Session = sessionmaker(bind=engine)

for season in seasons:
    try:
        # Define the paths to the CSV files for each season
        stats_path = f"team_records/NHL_{int(season)}_team_stats.csv"
        salary_path = f"team_salaries/team_salary_{int(season) - 1}.csv"

        # Load the stats and team salary data
        stats_data = pd.read_csv(stats_path)
        salary_data = pd.read_csv(salary_path)

        # Merge on different column names
        merged_data = pd.merge(
            stats_data,
            salary_data,
            left_on="Abbreviation",
            right_on="Team",
            how="inner",
        )

        # Drop the redundant 'Team_y' column from the merged DataFrame
        merged_data.drop(columns=["Team_y"], inplace=True)

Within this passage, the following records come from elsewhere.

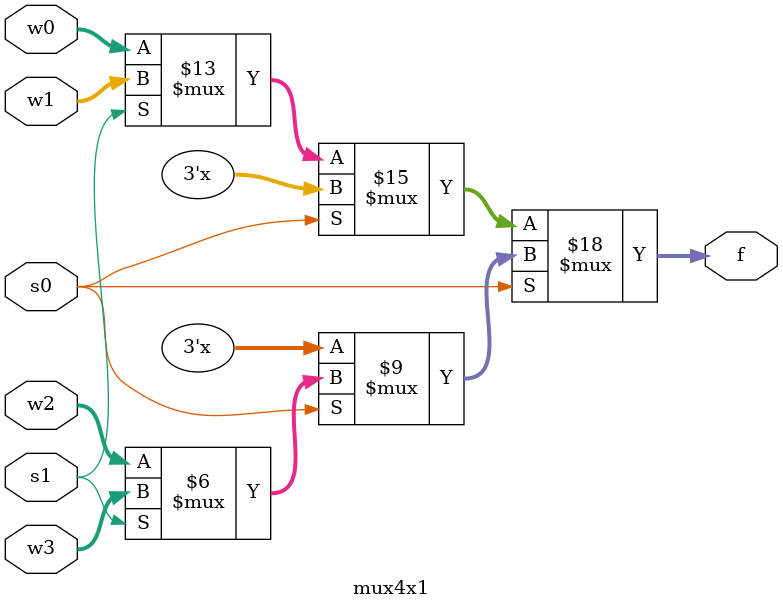
<source format=v>
`timescale 1ns / 1ps


module mux4x1(w0,w1,w2,w3,s0,s1,f);
input [2:0] w0;
input [2:0] w1;
input [2:0] w2;
input [2:0] w3;
input s0;
input s1;
output[2:0]  f;
reg[2:0] f;
 always@(s0 or s1)
 begin
   if(~s0)
    begin
     if(~s1)
      f=w0;
      else
      f=w1;
    end
    else
    begin
    if(~s1)
    f=w2;
    else
    f=w3;
    end
    
 end
endmodule

</source>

        # Display the merged data to verify
        print(f"Merged data for season {season}:\n", merged_data.head())

        # Insert the merged data into a new table in the database
        table_name = f"merged_team_stats_{season}"
        merged_data.to_sql(table_name, engine, if_exists="replace", index=False)
        print(
            f"Data for season {season} has been successfully inserted into the database."
        )

        # Delete the CSV files after successful insertion
        try:
            os.remove(stats_path)
            os.remove(salary_path)
            print(f"CSV files for season {season} have been successfully deleted.")
        except OSError as e:
            print(f"Error: {e.strerror} - while deleting files for season {season}")
    except Exception as e:
        print(f"Failed to process data for season {season}. Error: {e}")

## 5. Conclusion

In this notebook, we scraped player data from Spotrac, inserted the data into a database, and aggregated it for further analysis. These steps are crucial for generating meaningful insights into player performance and salary metrics.